Batch download genome feature file by RefSeq
3
1
Entering edit mode
3.2 years ago
ben83 ▴ 50

I have a list of hundreds or thousands of RefSeqs, e.g. NC_000964.1

If I point my browser to https://www.ncbi.nlm.nih.gov/nuccore/NC_000964.1, I see the gbff file displayed and I can download it through various clicks. What I can't figure out is how to automate this, how to construct some url or ftp address I can just use wget or rsync on. Any advice?

Edit: the specific file I'm after is the one called GenBank(full) in the drop-down:

screenshot

gbff ncbi refseq • 3.9k views
ADD COMMENT
1
Entering edit mode
3.2 years ago
vkkodali_ncbi ★ 3.7k

NCBI Datasets is designed specifically for something like this! You can query the bacterial genomes by taxids if you would like and download all of the data in one package. There is a command line tool that you can use on Windows, Mac or Linux machines to download sequence and annotation data starting from either taxids or accessions.

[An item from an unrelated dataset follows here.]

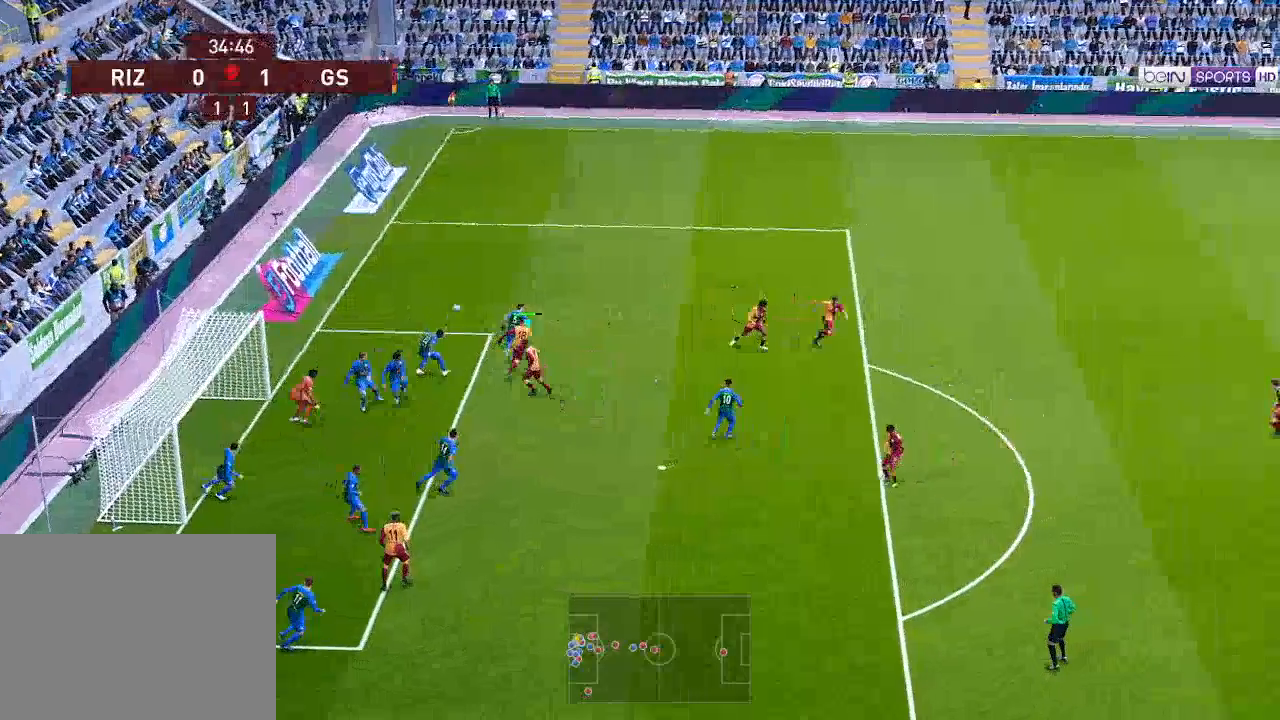
{"buttons": ["R1", "DPAD_UP"], "left_stick": "center", "right_stick": "center", "events": [[100, "DPAD_DOWN", "up"], [300, "DPAD_UP", "down"], [333, "DPAD_LEFT", "up"]]}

At this time, NCBI Datasets includes only the latest assemblies (see here). If you have a list of NCBI assembly accessions that are out of the scope of NCBI Datasets, you can download directly from the FTP paths as shown below. The NCBI Genomes FTP has a bunch of assembly_summary.txt files (this one, for example) that have the full FTP paths for assemblies that can be used with a tool like lftp to download GFF3 and GBFF files.

$ cat assm_list.txt 
GCF_009708215.1
GCF_000311725.1
GCF_004216875.1
GCF_009912635.1
GCF_001885905.1

$ grep -f assm_list.txt -w assembly_summary.txt \
    | cut -f1,20 | while read -r acc url ; do 
        echo -e "$(date) Downloading $acc" ; 
        lftp -e "mget ${url}/*.gff.gz ; exit" ; 
    done

Technically, you can use Entrez Direct to download the GenBank flatfiles for a given set of nucleotide accessions like NC_000913 but it does not scale very well if you have many thousands of accessions. Note, there is a limit on the number of requests you can make using e-utilities API which can be increased by getting an API key as described here.

ADD COMMENT
0
Entering edit mode

Thanks that looks promising. Unfortunately I can't get it to work, for example:

./datasets download genome accession NC_000913.3

Error: invalid or unsupported assembly accession: NC_000913.3

But that refseq certainly exists: https://www.ncbi.nlm.nih.gov/nuccore/NC_000913.3/

EDIT: OK I guess there is a difference between a RefSeq accession and an assembly accession? The following works

./datasets download genome accession GCF_000005845.2

I don't understand the difference between a refseq accession and a "assembly" accession, nor how to go from one to the other.

ADD REPLY
2
Entering edit mode

You can use Entrezdirect to go from one to other:

$ esearch -db nuccore -query NC_000913 | elink -target assembly | esummary | xtract -pattern DocumentSummary -element RefSeq
GCF_000005845.2

or download this file (RefSeq) and parse it.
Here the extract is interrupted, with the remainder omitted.